Трубачевский поспешно схватил со стола исчерканный листок, смял и бросил в корзину.
Бауэр усмехнулся.
- Нет, уж коли нам не удалось, - ласково сказал он, - так и вы бросьте.
И он спрятал автограф в папку, а папку положил в бюро.
4
Тайком от старика Трубачевский переписал стихотворение, даже не переписал, а срисовал - тщательно, подражая каждому движению пушкинского почерка. Задача заняла его чрезвычайно. Он был слишком честолюбив, чтобы тотчас же от нее отступиться.
Что же это такое, эта рукопись, в которой лучшие знатоки разобраться не могут, которую ничего не стоит прочесть, но понять решительно невозможно?
Трубачевский читал ее, пропуская по одной строке, потом по две, по три, надеясь случайно угадать тайную последовательность, в которой были записаны строки. Нет, ничего не получалось!
Тогда он стал читать третью строку вслед за первой, пятую за третьей, восьмую за пятой, предположив, что пропуски должны увеличиваться в арифметической прогрессии. Все то же!

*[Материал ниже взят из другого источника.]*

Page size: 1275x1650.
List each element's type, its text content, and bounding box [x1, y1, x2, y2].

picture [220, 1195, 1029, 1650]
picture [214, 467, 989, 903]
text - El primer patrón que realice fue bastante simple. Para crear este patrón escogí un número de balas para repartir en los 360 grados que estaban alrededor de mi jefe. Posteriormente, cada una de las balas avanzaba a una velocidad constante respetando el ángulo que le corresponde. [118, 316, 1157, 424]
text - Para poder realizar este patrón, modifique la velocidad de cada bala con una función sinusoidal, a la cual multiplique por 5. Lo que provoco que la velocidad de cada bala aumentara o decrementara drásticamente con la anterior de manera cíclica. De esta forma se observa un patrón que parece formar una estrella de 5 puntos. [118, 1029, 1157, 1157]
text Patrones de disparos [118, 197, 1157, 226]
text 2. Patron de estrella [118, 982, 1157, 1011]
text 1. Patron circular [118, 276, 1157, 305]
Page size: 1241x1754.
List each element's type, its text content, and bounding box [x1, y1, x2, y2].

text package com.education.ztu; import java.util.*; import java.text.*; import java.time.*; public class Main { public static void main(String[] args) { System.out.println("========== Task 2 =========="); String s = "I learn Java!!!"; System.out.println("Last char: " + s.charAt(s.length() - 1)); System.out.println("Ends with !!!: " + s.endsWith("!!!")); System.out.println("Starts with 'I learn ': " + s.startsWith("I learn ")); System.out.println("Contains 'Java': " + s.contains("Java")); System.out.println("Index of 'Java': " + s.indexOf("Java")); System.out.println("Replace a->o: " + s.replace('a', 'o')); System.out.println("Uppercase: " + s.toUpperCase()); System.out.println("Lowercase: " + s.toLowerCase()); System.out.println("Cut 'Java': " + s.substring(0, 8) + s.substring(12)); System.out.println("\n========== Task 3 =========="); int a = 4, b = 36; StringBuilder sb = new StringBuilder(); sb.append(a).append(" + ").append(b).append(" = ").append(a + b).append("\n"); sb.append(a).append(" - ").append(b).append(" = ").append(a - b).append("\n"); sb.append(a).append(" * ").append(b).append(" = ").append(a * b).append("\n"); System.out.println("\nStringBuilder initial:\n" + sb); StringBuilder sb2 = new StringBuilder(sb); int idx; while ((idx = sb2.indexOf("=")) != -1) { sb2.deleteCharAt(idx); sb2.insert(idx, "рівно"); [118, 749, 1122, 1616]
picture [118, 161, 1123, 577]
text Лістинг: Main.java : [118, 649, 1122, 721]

В сотый раз перечитывая стихотворение, давно уже выученное наизусть, он чувствовал, что решение должно быть самое простое. Вдруг мелькала между далекими строчками какая-то связь, он спешил соединить их, но сейчас же находился другой вариант, столь же необязательный и столь же возможный.
Две недели прошли в напрасных поисках, когда он почему-то решил, что стихотворение написано снизу вверх, хотя по внешнему виду рукописи было очень ясно, что написано оно сверху вниз, как и полагается писать, по-русски. И вот он снова проделал все свои математические изыскания, только на этот раз вел счет в обратном порядке. То, что получилось, было очень похоже на известную игру, в которой участники пишут на длинных листочках всякий вздор, а потом меняются и снова пишут. Игра называется "чепуха", - у него чепуха и получилась.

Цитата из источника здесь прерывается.